Transformational change is coming to Saskatchewan’s health regions with the number expected to be reduced as part of an announcement made in Wednesday’s budget.
Currently there are 12 health regions in Saskatchewan, 13 if you include Athabasca, a shared venture with the federal government.
It isn’t clear what the new figure will be, but both the premier and the health minister have spoken that it could be zero and the health ministry becomes a centralized service much like in Alberta. A special commissioner is being appointed to look into the issue and recommend options not only on how many health regions there should be but find ways to deliver health care in a more efficient and cost-effective way.
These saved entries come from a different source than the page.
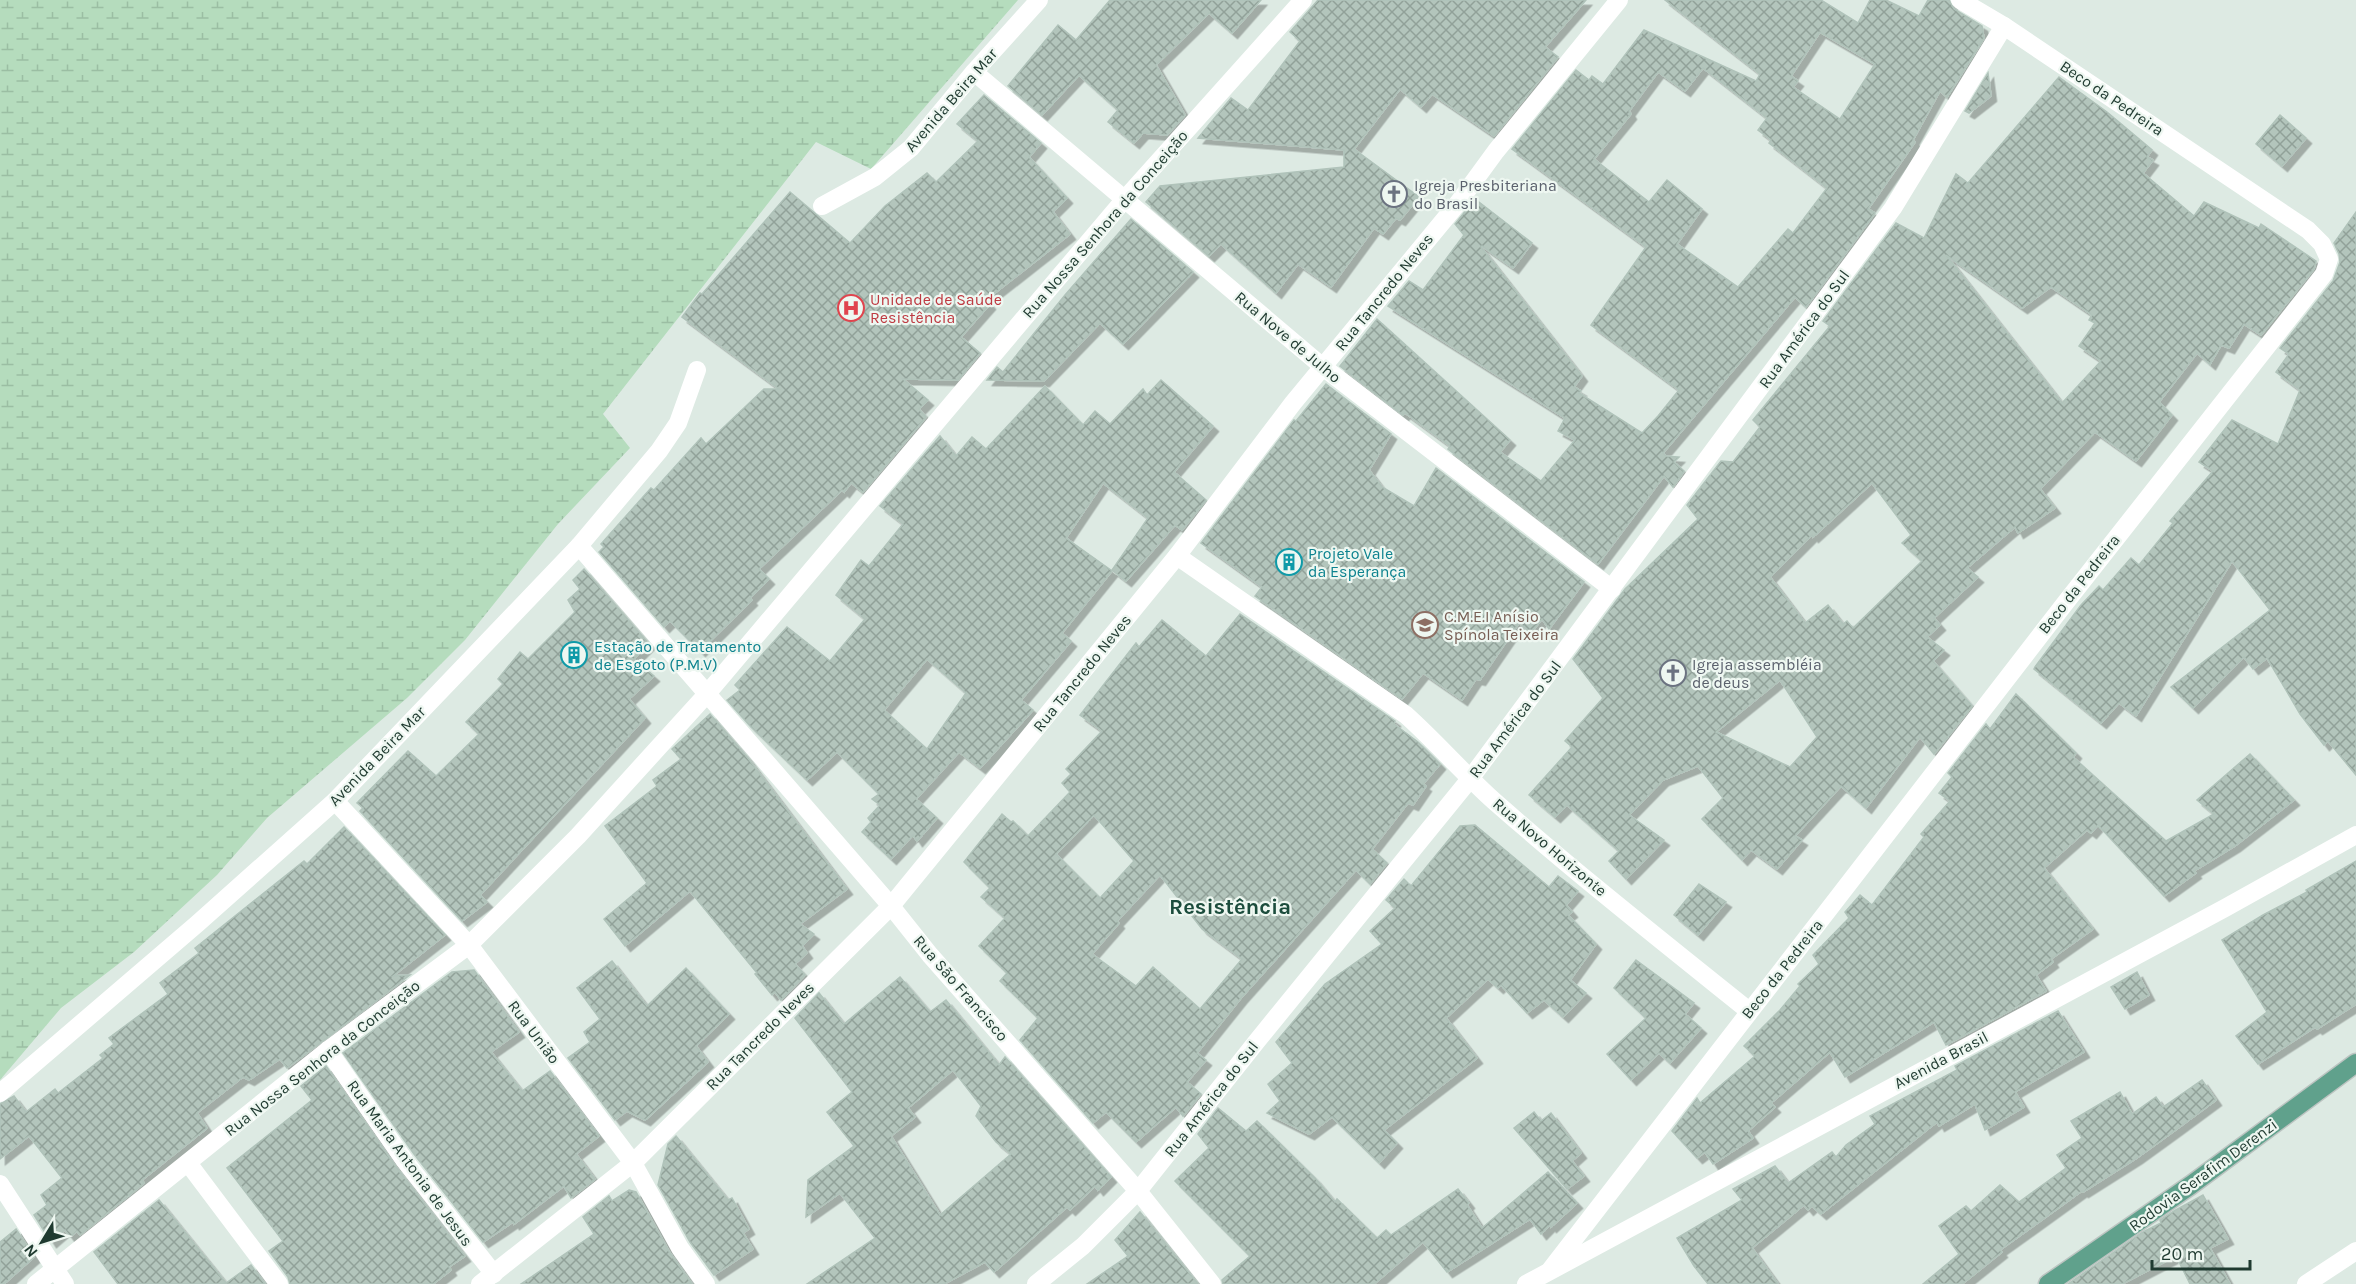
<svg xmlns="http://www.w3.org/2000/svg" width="2356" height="1284" font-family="Karla,sans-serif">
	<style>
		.wetland { fill: url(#wetland-marsh) }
		.building { fill: url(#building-cross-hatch); stroke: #b0c3ba; stroke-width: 1.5; fill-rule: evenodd; filter: url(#shadow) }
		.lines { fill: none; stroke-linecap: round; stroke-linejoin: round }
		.major-casing { stroke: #bcc4c1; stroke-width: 21 }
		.minor { stroke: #fff; stroke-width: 18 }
		.major { stroke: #60a18c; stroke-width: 18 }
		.labels { text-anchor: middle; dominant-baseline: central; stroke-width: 4.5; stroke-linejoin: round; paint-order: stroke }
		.street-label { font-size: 16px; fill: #1f3a30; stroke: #eef7f1 }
		.worship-label { font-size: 16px; fill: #5b616d; stroke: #eef7f1; text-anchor: start }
		.health-label { font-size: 16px; fill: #be3a42; stroke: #eef7f1; text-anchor: start }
		.culture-label { font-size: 16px; fill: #0d838f; stroke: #eef7f1; text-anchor: start }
		.education-label { font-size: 16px; fill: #785e54; stroke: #eef7f1; text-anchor: start }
		.district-label { font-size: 22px; font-weight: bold; fill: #1b4c3c; stroke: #eef7f1 }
	</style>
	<defs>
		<pattern id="wetland-marsh" width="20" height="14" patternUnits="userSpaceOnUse" patternTransform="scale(1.5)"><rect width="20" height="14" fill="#b5dcbd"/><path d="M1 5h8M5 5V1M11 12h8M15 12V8" fill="none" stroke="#9bbea3"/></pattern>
		<pattern id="building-cross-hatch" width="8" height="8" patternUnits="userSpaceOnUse" patternTransform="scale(1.5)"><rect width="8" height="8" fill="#b3c5bc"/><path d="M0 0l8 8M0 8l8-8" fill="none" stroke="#91a199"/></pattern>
		<filter id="shadow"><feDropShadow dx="5.5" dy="5.5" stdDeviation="0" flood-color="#0004"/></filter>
	</defs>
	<rect width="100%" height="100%" fill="#ddeae3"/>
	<path class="wetland" d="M0,0H1018L871,169L816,142L603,414L630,448L558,524L465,640L407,698L267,818L217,875L134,952L61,1008L0,1080Z"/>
	<g class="building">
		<path d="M1110,0H1261L1232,33L1209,13L1156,65L1185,115L1167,135L1143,133L1134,143L1108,122L1118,110L1079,75L1042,115L1008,86L1058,25L1076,40Z"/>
		<path d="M1318,0H1586L1545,47L1558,57L1494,136L1432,94L1421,107L1400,89L1354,149L1419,197L1400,220L1396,218L1383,234L1374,228L1331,287L1298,264L1276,293L1221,244L1209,256L1146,202L1160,186L1344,167V150L1198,138L1231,98L1248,110L1300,41L1290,32Z"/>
		<path d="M1665,0H1821L1858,23L1870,0H1886L1919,16L1928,0H1949L1954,9L1982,26L1984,38L1947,97L1940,91L1913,140L1915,142L1868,209L1875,213L1806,307L1795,297L1663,453L1666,456L1679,457L1674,462L1684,471L1673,487L1664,476L1598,564L1448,449L1450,446L1405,413L1403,415L1340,366L1377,319L1510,440L1500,452L1541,481L1575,440L1558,431L1565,418L1388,306L1409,281L1423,290L1464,235L1455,224L1475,199L1532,243L1513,268L1482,246L1481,247L1582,376L1574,387L1581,391L1579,393L1642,433L1658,416L1679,390L1591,325L1646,247L1512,149L1576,70L1589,80L1592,76L1603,84L1644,30L1756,81L1760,74ZM1820,32L1875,64L1840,119L1793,87L1798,81L1791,76ZM1703,68L1767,118L1758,130L1771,140L1769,143L1827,188L1793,233L1788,229L1738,287L1677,244L1702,209L1667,180L1649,202L1594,159L1631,114L1629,111L1658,72L1685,91Z"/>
		<path d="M1988,73L1991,96L1969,113L1965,111Z"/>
		<path d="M2059,77L2107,112L2152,150L2147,157L2153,160L2143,173L2194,216L2204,202L2259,228L2261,224L2316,261L2314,269L2261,335L2244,324L2229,348L2221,345L2210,364L2197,353L2159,402L2172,415L2136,461L2095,432L2040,489L2055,508L2018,533L2015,527L1967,568L1978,577L1934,618L1940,625L1927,637L1944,650L1933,661L1972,706L1934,754L1920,737L1866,808L1841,786L1795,836L1802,840L1777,869L1751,850L1742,860L1702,819L1723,798L1698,766L1663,780L1629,815L1664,840L1626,879L1609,861L1619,851L1567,805L1555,817L1529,795L1572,747L1565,741L1603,698L1573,659L1625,589L1698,519L1687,505L1721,461L1733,462L1760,427L1753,420L1830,326L1823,321L1896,223L1924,238L1956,174L1968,183ZM1946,255L2022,308L2051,287L2092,315L2089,320L2095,323L2079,346L2101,361L2062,403ZM1872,483L1911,535L1902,543L1922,561L1853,628L1847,621L1843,624L1828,605L1805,623L1770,577L1812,535L1813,537ZM1780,680L1817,737L1790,767L1716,732Z"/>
		<path d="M984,95L1041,143L1029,157L1067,198L1053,212L1070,234L986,300L990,304L961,337L980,353L958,380L903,379L928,400L919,409L926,417L863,492L851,483L844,492L842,490L759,569L769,579L750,598L752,600L700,651L670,621L664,627L599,552L604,547L601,544L651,488L654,490L701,438L706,444L764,389H779L682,317L700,293L702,294L790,192L850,243L885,206L927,173L936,182L978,141L957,124Z"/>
		<path d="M2280,115L2306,138L2282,166L2256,144Z"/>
		<path d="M2356,212V775L2328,741L2324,745L2300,714L2267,658L2253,669L2244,657L2193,708L2171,687L2270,610L2232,561L2136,716L2119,703L2101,723L2034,669L2035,667L2081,605L2099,586L2103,590L2131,558L2139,565L2173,523L2170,521L2213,471L2199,462L2232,420L2278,444L2300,390L2276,372L2289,354L2280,348L2333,281L2340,262L2339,254L2334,243Z"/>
		<path d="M1131,219L1193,272L1123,344L1100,323L1044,381L987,380L997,367L1003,372L1065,295Z"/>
		<path d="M1161,380L1213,426L1174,472L1206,500L1182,530L1175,525L1126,581L1112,570L1148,518L1103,483L1066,538L1112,571L1062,633L1071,641L1021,700L1033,710L980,768L959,752L916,799L937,818L917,841L913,835L891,859L862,832L871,822L868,818L880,805L872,799L879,794L837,752L807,780L751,727L727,700L740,690L735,685L787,627L830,661L865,619L836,595L861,560L869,566L903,524L880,506L940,436L956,456L972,437L986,449L1045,386L1083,425L1095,411L1110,424L1143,389L1147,395ZM927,659L966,693L927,749L884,710Z"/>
		<path d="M1326,384L1391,434L1369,470L1382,487L1414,506L1436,468L1584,582L1549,629L1542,619L1531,633L1519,623L1480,680L1476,679L1462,700L1423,673L1402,699L1255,596L1262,587L1201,543L1294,420L1296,421Z"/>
		<path d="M584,569L649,644L634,659L654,676L629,699L645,718L480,895L487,902L462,921L360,811L363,808L357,803L408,751L436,776L479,734L466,722L503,684L498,679L520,652L528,659L575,612L568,600L580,589L573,580Z"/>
		<path d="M1240,614L1395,721L1394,724L1418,742L1440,764L1423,784L1426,786L1413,805L1408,803L1372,849L1387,863L1370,884L1356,870L1241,998L1197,1053L1206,1060L1187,1082L1201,1094L1183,1116L1176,1107L1136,1142L1106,1112L1093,1123L1020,1040L1038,1018L1000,981L1007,973L979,946L1005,918L981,897L990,888L964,862L1002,814L1011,822L1013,821L1028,836L1070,792L1062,783L1071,774L1066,769L1102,731L1080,715L1136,643L1139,647L1162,620L1206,656ZM1094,815L1134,861L1100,898L1056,854ZM1160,875L1202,929L1242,959L1200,1009L1153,967L1136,986L1092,954L1119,923L1117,921Z"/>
		<path d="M2016,694L2076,753L2073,757L2166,841L2214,814L2197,800L2250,754L2294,800L2235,846L2194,871L2196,873L2164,896L2098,825L2091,833L2087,830L2044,868L2093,929L2051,959L2053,962L2036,975L2046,991L1946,1045L1934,1022L1845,1077L1830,1052L1771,1103L1775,1107L1748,1131L1753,1138L1713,1164L1705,1152L1697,1158L1672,1131L1697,1098L1700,1103L1755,1056L1744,1046L1780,1010L1800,986L1798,984L1819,964L1813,955L1849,918L1845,912L1860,895L1872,905L1924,837L1921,834L1950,801L1939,793L1952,777L1948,773L1986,724L1990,729Z"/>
		<path d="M710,714L747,757L847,889L800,924L814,934L802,946L807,953L795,964L805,975L781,1000L775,992L772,995L755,974L757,973L690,891L625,946L604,919L647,883L605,826L657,786L653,780L681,759L672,749Z"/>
		<path d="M1475,825L1549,887L1558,876L1578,891L1566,905L1572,912L1568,915L1596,944L1570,980L1586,993L1563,1017L1544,1000L1527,1013L1501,985L1498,988L1488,979L1446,1018L1477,1058L1384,1130L1397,1143L1379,1163L1332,1117L1309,1134L1267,1113L1280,1101L1268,1084L1292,1063L1276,1042L1325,984L1382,944L1370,931L1395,908L1386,900L1404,879L1411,886L1460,826Z"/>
		<path d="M344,827L445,935L393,976L410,975L287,1068L280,1059L249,1080L243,1077L197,1113L207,1128L142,1180L144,1183L80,1235L77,1231L70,1237L65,1230L51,1242L34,1215L47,1205L41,1195L62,1178L29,1136L0,1159V1104L14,1096L26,1112L55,1089L58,1093L103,1058L100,1055L114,1044L109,1038L168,994L160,983L199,953L195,948L304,861L307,864Z"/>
		<path d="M2356,861V1004L2317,1029L2315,1027L2258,1064L2236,1036L2267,1012L2222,940L2263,915L2307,892L2306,890Z"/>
		<path d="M1699,884L1726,902L1698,935L1674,915Z"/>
		<path d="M1636,960L1694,1003L1685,1014L1701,1028L1670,1063L1659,1053L1631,1080L1607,1054L1646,1018L1614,988Z"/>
		<path d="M612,961L647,1006L686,968L729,1014L696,1046L708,1062L645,1120L627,1111L615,1120L568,1058L590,1042L584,1032L600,1019L577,988Z"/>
		<path d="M474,970L519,1032L491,1052L522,1091L550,1071L599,1136L576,1154L595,1179L571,1198L564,1186L514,1224L513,1222L483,1242L414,1154L343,1053L452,972Z"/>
		<path d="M2137,972L2149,995L2125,1009L2111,987Z"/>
		<path d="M900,977L930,1012L946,1000L999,1065L1005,1057L1111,1177L1098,1190L1095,1186L1070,1210L1067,1207L994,1272L985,1262L944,1284H807L875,1238L840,1193L806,1217L808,1180L854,1146L827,1112L852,1092L795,1018L819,993L844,1024ZM953,1070L981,1106L976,1116L996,1142L1011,1154L940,1215L891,1136L915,1117L908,1108Z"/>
		<path d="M2058,1011L2084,1052L2015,1092L2024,1107L1985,1130L1975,1104L1939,1126L1937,1122L1821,1214L1812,1206L1808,1210L1804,1205L1752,1248L1778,1284H1708L1694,1266L1677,1238L1742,1200L1733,1189L1775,1166L1788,1183L1832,1152L1836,1157L1846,1145L1875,1124L1870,1116L1957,1070L1955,1066Z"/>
		<path d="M326,1066L396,1167L465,1256L449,1267L451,1270L433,1284H290L288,1277L269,1251L283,1241L227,1168L312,1100L301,1086Z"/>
		<path d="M2202,1080L2216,1100L2177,1129L2137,1158L2083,1192L2082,1191L2000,1250L2002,1252L1962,1284H1923L1959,1254L1939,1226L1966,1206L1971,1211L2000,1185L2019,1202L2066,1168L2057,1155L2082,1138L2071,1121L2120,1092L2132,1114L2156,1097L2163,1107Z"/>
		<path d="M1218,1108L1246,1131L1257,1121L1315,1178L1335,1202L1337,1199L1377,1238L1386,1230L1391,1235L1458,1189L1469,1203L1467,1205L1482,1228L1548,1172L1577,1203L1551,1227L1550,1225L1541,1234L1530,1219L1447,1272L1423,1242L1374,1284H1223L1222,1280L1250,1256L1175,1181L1209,1148L1198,1134Z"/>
		<path d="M1534,1112L1541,1121L1551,1113L1581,1153L1572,1161L1584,1176L1567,1189L1514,1128Z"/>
		<path d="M676,1136L728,1200L732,1198L749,1229L743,1233L753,1249L714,1275L690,1242L658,1185L668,1144Z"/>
		<path d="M629,1190L636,1192L670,1253L692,1284H521L594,1234L583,1217L609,1196L612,1201Z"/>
		<path d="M2203,1195L2228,1239L2210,1248L2230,1284H2190L2176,1256L2122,1284H2068L2143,1232L2161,1223L2160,1220L2174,1211Z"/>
		<path d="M159,1200L226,1283L251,1265L265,1284H118L94,1252Z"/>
		<path d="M1140,1212L1198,1284H1087L1128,1256L1115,1240Z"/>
		<path d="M16,1229L34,1257L4,1284H0V1242Z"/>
	</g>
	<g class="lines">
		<defs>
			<path id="major" d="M2048,1284L2191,1185L2356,1063"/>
		</defs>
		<use href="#major" class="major-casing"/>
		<g class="minor">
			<path d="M974,72L1323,367L1612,589"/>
			<path d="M822,206L875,177L911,148L974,72L1039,0"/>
			<path d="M579,546L891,906L930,955L1138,1191L1212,1284"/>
			<path d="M1177,556L1406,715C1436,742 1463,773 1494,801C1577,874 1663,942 1749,1011"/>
			<path d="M335,801L469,945L633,1163L680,1248L706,1284"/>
			<path d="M328,1050L405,1161L494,1274"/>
			<path d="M0,1093L197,924L335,801L579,546L659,451L678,423L697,370"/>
			<path d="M188,1163L279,1284"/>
			<path d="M0,1184L65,1284"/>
			<path d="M1551,1269L2066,602L2324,274L2329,259L2322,244L2308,230L2004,26L1960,0"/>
			<path d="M36,1284L328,1050L469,945L578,836L706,695L1124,200L1303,0"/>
			<path d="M480,1284L633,1163L891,906L1177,556L1293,403L1458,203L1496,151L1619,0"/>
			<path d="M1036,1284L1083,1246L1138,1191L1257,1041L1470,779L1893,208L2004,26"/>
			<path d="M1526,1284L2225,908L2356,835"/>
			<path d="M2306,1284L2356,1251"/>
		</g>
		<use href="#major" class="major"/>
	</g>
	<defs>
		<symbol id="church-ring" viewBox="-11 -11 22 22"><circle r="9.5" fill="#eef7f1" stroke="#6b7280" stroke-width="1.5"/><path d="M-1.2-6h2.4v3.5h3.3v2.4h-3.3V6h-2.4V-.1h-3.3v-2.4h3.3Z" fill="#6b7280"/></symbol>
		<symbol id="hospital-ring" viewBox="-11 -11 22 22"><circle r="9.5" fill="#eef7f1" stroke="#e0444e" stroke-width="1.5"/><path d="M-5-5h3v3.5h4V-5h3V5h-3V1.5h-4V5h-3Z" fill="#e0444e"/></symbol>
		<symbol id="building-ring" viewBox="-11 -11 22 22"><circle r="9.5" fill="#eef7f1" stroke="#0f9aa8" stroke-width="1.5"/><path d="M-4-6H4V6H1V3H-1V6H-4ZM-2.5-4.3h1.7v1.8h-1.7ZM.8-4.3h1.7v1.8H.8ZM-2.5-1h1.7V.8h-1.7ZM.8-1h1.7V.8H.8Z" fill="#0f9aa8"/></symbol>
		<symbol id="school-ring" viewBox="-11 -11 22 22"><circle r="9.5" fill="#eef7f1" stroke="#8d6e63" stroke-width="1.5"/><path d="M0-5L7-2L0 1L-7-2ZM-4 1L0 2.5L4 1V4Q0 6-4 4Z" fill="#8d6e63"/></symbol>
	</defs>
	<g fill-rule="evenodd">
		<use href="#church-ring" x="1379" y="179" width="30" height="30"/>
		<use href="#hospital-ring" x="836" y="293" width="30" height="30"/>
		<use href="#building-ring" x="1274" y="547" width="30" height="30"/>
		<use href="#school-ring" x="1410" y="610" width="30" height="30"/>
		<use href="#building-ring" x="559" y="640" width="30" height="30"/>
		<use href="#church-ring" x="1658" y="658" width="30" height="30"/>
	</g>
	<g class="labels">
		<g class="street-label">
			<text transform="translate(2112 98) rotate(34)">Beco da Pedreira</text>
			<text transform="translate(951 100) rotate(-49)">Avenida Beira Mar</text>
			<text transform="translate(1105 224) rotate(-49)">Rua Nossa Senhora da Conceição</text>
			<text transform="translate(1384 292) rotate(-51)">Rua Tancredo Neves</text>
			<text transform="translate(1804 329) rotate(-54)">Rua América do Sul</text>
			<text transform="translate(1288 337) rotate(40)">Rua Nove de Julho</text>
			<text transform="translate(2079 584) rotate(-52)">Beco da Pedreira</text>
			<text transform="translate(1082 673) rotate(-51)">Rua Tancredo Neves</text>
			<text transform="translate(1515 719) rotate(-53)">Rua América do Sul</text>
			<text transform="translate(377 756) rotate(-46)">Avenida Beira Mar</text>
			<text transform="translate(1550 847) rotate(40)">Rua Novo Horizonte</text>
			<text transform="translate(1782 969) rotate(-52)">Beco da Pedreira</text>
			<text transform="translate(961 988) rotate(49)">Rua São Francisco</text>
			<text transform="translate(534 1032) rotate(53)">Rua União</text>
			<text transform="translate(760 1036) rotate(-45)">Rua Tancredo Neves</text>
			<text transform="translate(322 1058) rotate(-38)">Rua Nossa Senhora da Conceição</text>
			<text transform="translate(1941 1060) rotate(-28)">Avenida Brasil</text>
			<text transform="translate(1211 1099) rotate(-52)">Rua América do Sul</text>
			<text transform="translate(410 1163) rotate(54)">Rua Maria Antonia de Jesus</text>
			<text transform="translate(2203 1175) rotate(-36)">Rodovia Serafim Derenzi</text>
		</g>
		<g class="worship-label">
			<text x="1414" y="185">Igreja Presbiteriana<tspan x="1414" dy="18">do Brasil</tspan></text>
			<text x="1692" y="664">Igreja assembléia<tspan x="1692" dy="18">de deus</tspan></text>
		</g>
		<g class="health-label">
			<text x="870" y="299">Unidade de Saúde<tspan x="870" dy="18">Resistência</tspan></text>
		</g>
		<g class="culture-label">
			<text x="1308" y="553">Projeto Vale<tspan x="1308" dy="18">da Esperança</tspan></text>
			<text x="594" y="646">Estação de Tratamento<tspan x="594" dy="18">de Esgoto (P.M.V)</tspan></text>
		</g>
		<g class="education-label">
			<text x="1444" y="616">C.M.E.I Anísio<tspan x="1444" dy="18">Spínola Teixeira</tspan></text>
		</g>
		<g class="district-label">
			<text x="1230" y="907">Resistência</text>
		</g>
	</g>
	<g transform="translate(42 1242) rotate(232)" stroke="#eef7f1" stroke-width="4.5" paint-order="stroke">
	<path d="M0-4.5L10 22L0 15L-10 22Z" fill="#1f3a30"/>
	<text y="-9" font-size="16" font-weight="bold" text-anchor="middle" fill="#1f3a30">N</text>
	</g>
	<path d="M2152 1260v9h98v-9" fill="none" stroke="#1f3a30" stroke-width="3"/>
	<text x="2161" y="1260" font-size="18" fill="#1f3a30" stroke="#eef7f1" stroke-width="4.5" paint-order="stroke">20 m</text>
</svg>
Regina Qu’Appelle Health Region head Keith Dewar maintains this proposed change doesn’t have to be a bad thing.
“It’s something that, if done properly, is actually quite positive because it actually starts to line your system up to actually work on what you are actually trying to accomplish,” Dewar explained. “It is not to say that the current system wasn’t working well, but we do know that as you move forward things can change and actually assist you some more and support better quality of care and more effective care.”
But Dewar adds you can’t get rid of administrative staff wholesale because they have an important role in supporting front-line workers.
It is a different reaction from the Saskatoon health region, the province’s largest. CEO Dan Florizone wonders whether he and other administrators will have jobs at the end of this process.
“Whatever a change is signaled what happens is, before we can figure out what this looks like, and obviously we would leave that to the commissioner, there is always a level of anxiety,” Florizone maintained.
As part of the government’s intent to reduce health care spending, the health regions are receiving $7.5 million less in a drive to reduce administrative costs.
In budget 2016, the health regions received $3.4 billion for operating funding, a 2.3 per cent increase.